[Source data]

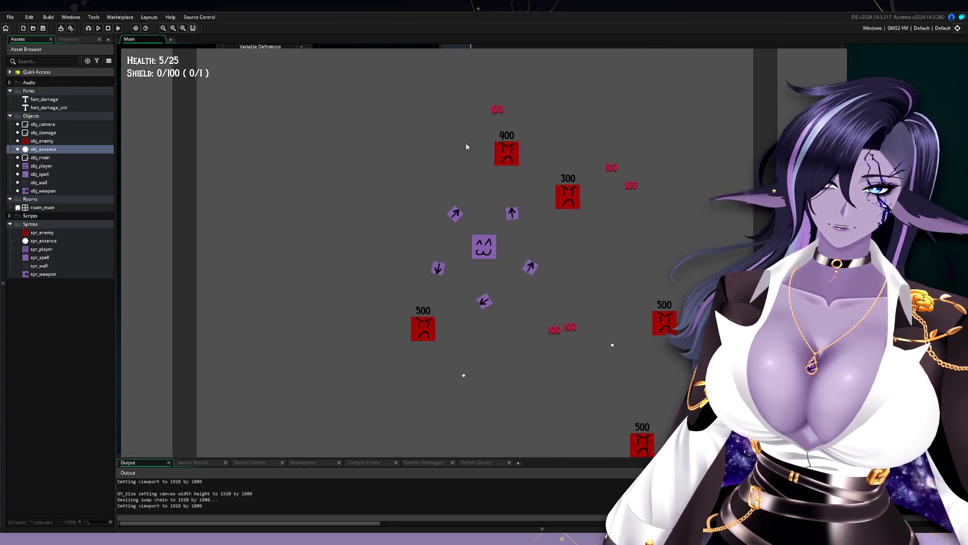
pyautogui.press('s')
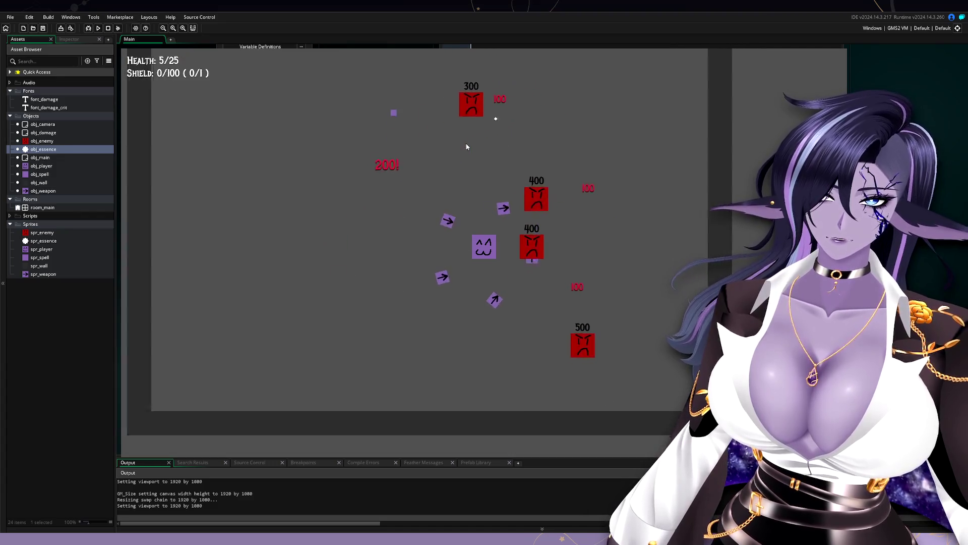
pyautogui.press('a')
pyautogui.press('w')
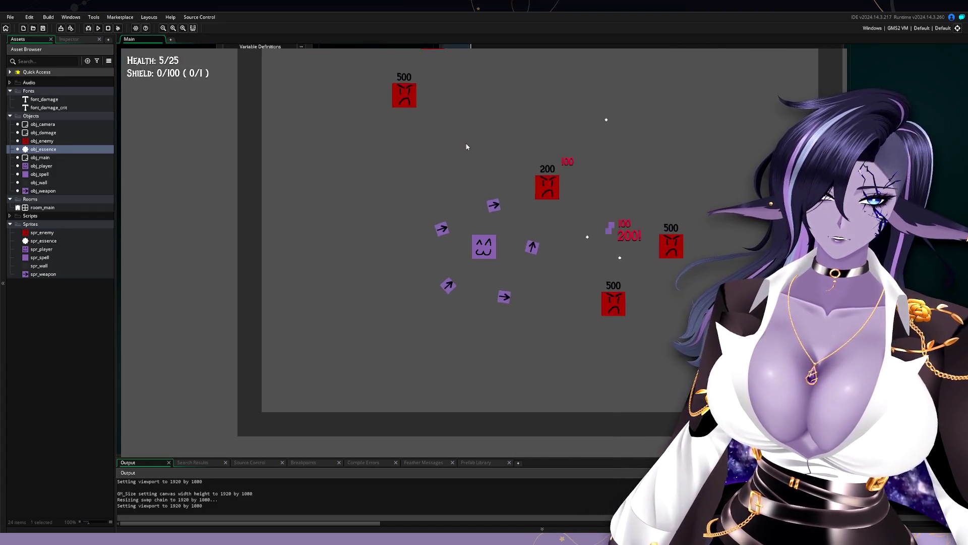
pyautogui.press('s')
pyautogui.press('d')
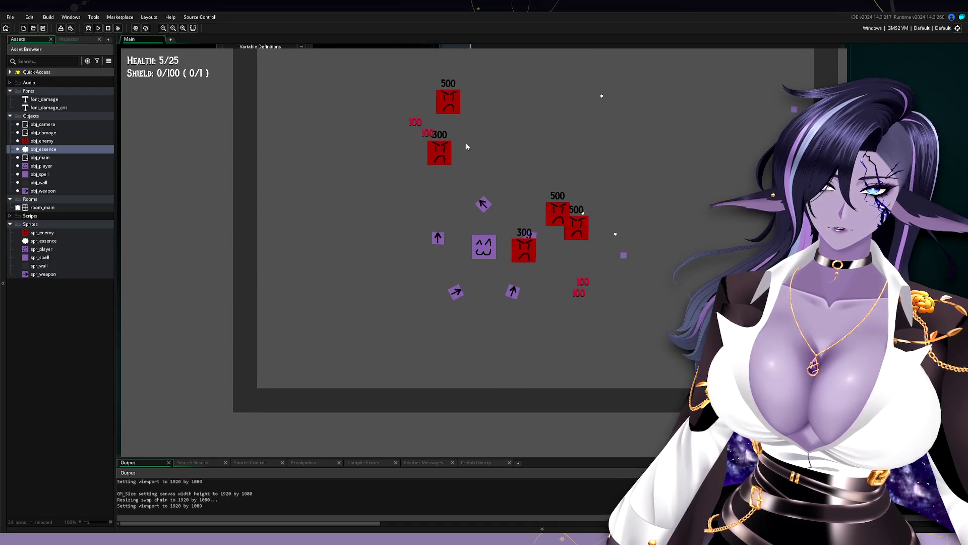
pyautogui.press('d')
pyautogui.press('s')
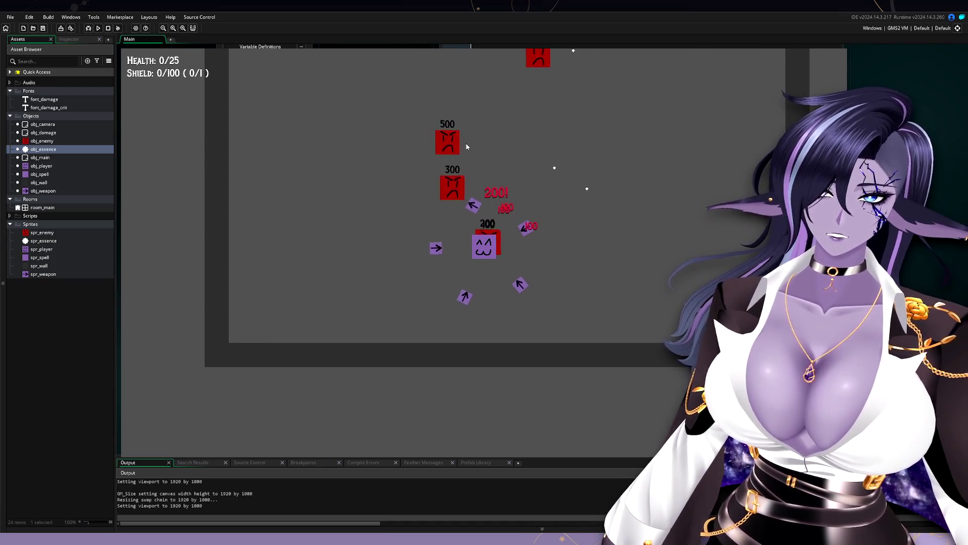
pyautogui.press('w')
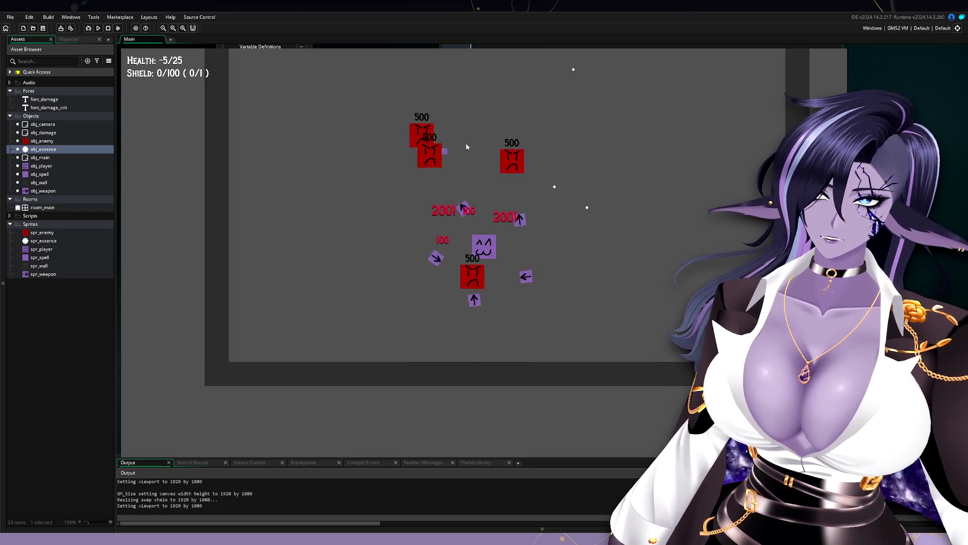
pyautogui.press('a')
pyautogui.press('w')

* PROBLEM STATEMENT
Although the records contain pictures, only their text should be repeated, exactly as it appears.

* EXERCISE RESPONSE
pyautogui.press('s')
pyautogui.press('a')
pyautogui.press('w')
pyautogui.press('s')
pyautogui.press('d')
pyautogui.press('d')
pyautogui.press('s')
pyautogui.press('w')
pyautogui.press('a')
pyautogui.press('w')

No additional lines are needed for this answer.